NSDictionary *dictionary = [[NSDictionary alloc] initWithContentsOfFile:plistPath];
self.statesZips = dictionary;
[dictionary release];
Also, this sorting puts the keys from a hash table (dictionary) in alphabetical order. I'm not sure I understand this line:
NSArray *sorted = [components sortedArrayUsingSelector:#selector(compare:)];
No one seems to have addressed the fact that the line
self.statesZips = dictionary;
is not directly an instance variable assignment. stateZips is a property, and so that line of code calls the setStateZips: method. That method retains or copies the dictionary, so unless the viewDidLoad method intends to use it again for some purpose, it's not needed any longer. That makes it OK to release it.
The previous line:
[[NSDictionary alloc] initWithContentsOfFile:plistPath];
allocates an object. That makes it your responsibility to release it once you don't need it any more. After assigning it to the statesZips property, it's no longer needed, so it's released and you shouldn't use dictionary any more. You'll notice that later code only refers to self.stateZips, not dictionary.
In the case of the NSArray later in the method, viewDidLoad does not allocate the object, so that method is not responsible for calling release on it. The rule of thumb is that if you alloc it, you're responsible for making sure it gets released. Otherwise, it's not your problem.
Sorting the array uses the sortedArrayUsingSelector: method. A selector identifies a method in Objective-C. And the #selector is the literal syntax for selectors (kind of like how #"" is the literal syntax for NSString objects). So, what that code says, is "give me an array where the objects in components are sorted, and use the compare: method to compare each object when you do the sort. When it sorts the array, it will call compare: on the objects in the array to determine how to put them in order.
The statesZips property is probably retained, that's the reasoning.
When the NSDictionary is first allocated, its retain count is 1. When it's assigned to statesZips, the retain count becomes 2. When it's released, the retain count drops to 1, which is usually the desired outcome.
Note that the code below would have produced (almost) the same result:
self.statesZips = [NSDictionary dictionaryWithContentsOfFile:plistPath];
because dictionaryWithContentsOfFile returns an autoreleased object.
As a convention, class methods like [NSDictionary dictionary] return autoreleased objects (which automatically get released after some time), while the usual alloc-init method (as in [[NSDictionary alloc] init]) return retained objects.
I suggest you read the Memory Management Programming Guide for Cocoa for further information.
EDIT: I must have missed the last part of your question when I first read it, but Barry has already answered that part.
This code uses reference-counted memory management (not the automatic garbage collection memory management available in Objective-C 2.0 on OS X).
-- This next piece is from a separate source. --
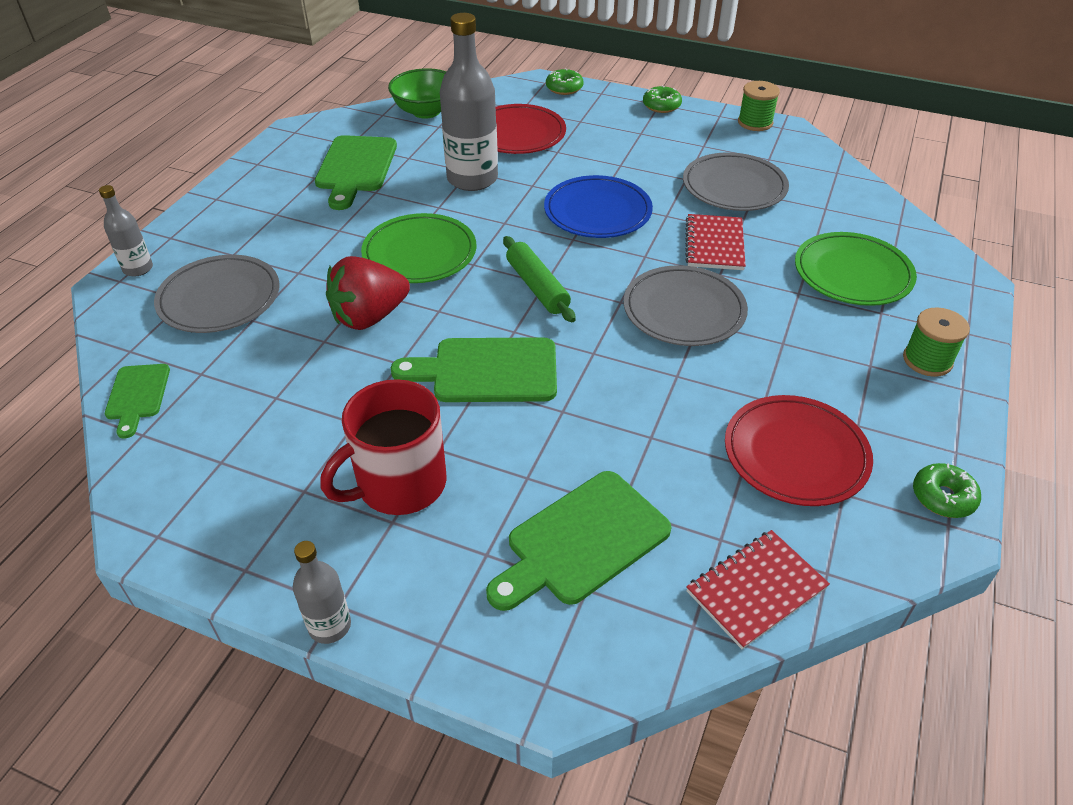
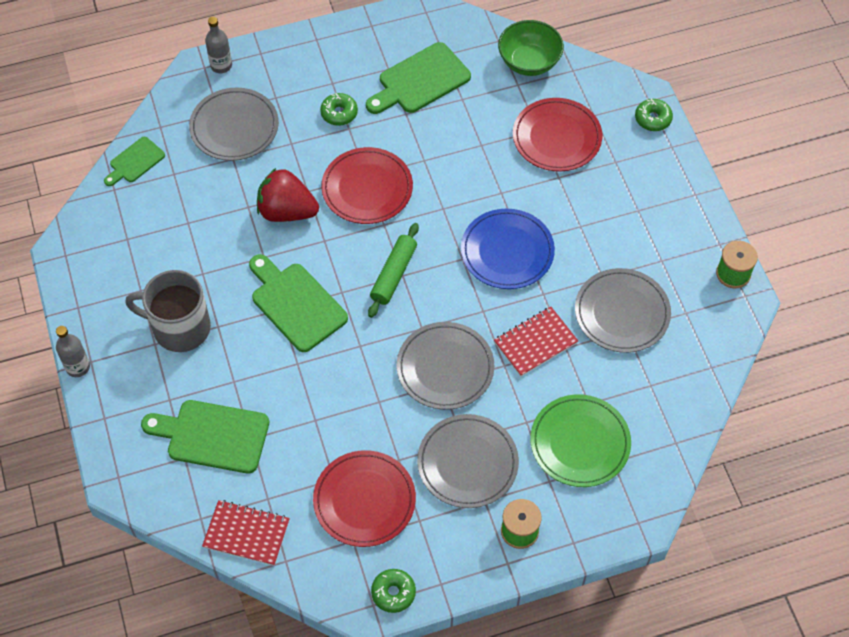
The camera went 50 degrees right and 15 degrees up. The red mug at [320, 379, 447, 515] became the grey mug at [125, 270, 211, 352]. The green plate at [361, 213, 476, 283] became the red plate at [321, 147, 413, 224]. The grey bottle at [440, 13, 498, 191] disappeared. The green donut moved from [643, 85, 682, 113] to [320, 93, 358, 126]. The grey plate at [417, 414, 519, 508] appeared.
When any object (in this case, the NSDictionary and the NSArray) are alloc'd, the caller is responsible for calling -release on that instance. Failing to call release causes a memory leak. The code could have been written as
self.statesZips = [[[NSDictionary alloc] initWithContentsOfFile:plistPath] autorelease];
but at the expense of less explicit memory management (relying on NSAutoreleasePool to release the alloc'd instance at the end of the event loop iteration.
the call
[components sortedArrayUsingSelector:#selector(compare:)];
returns an array of whose elements come from components but according to the return value of calling [elem1 compare:elem2] to compare two array elements.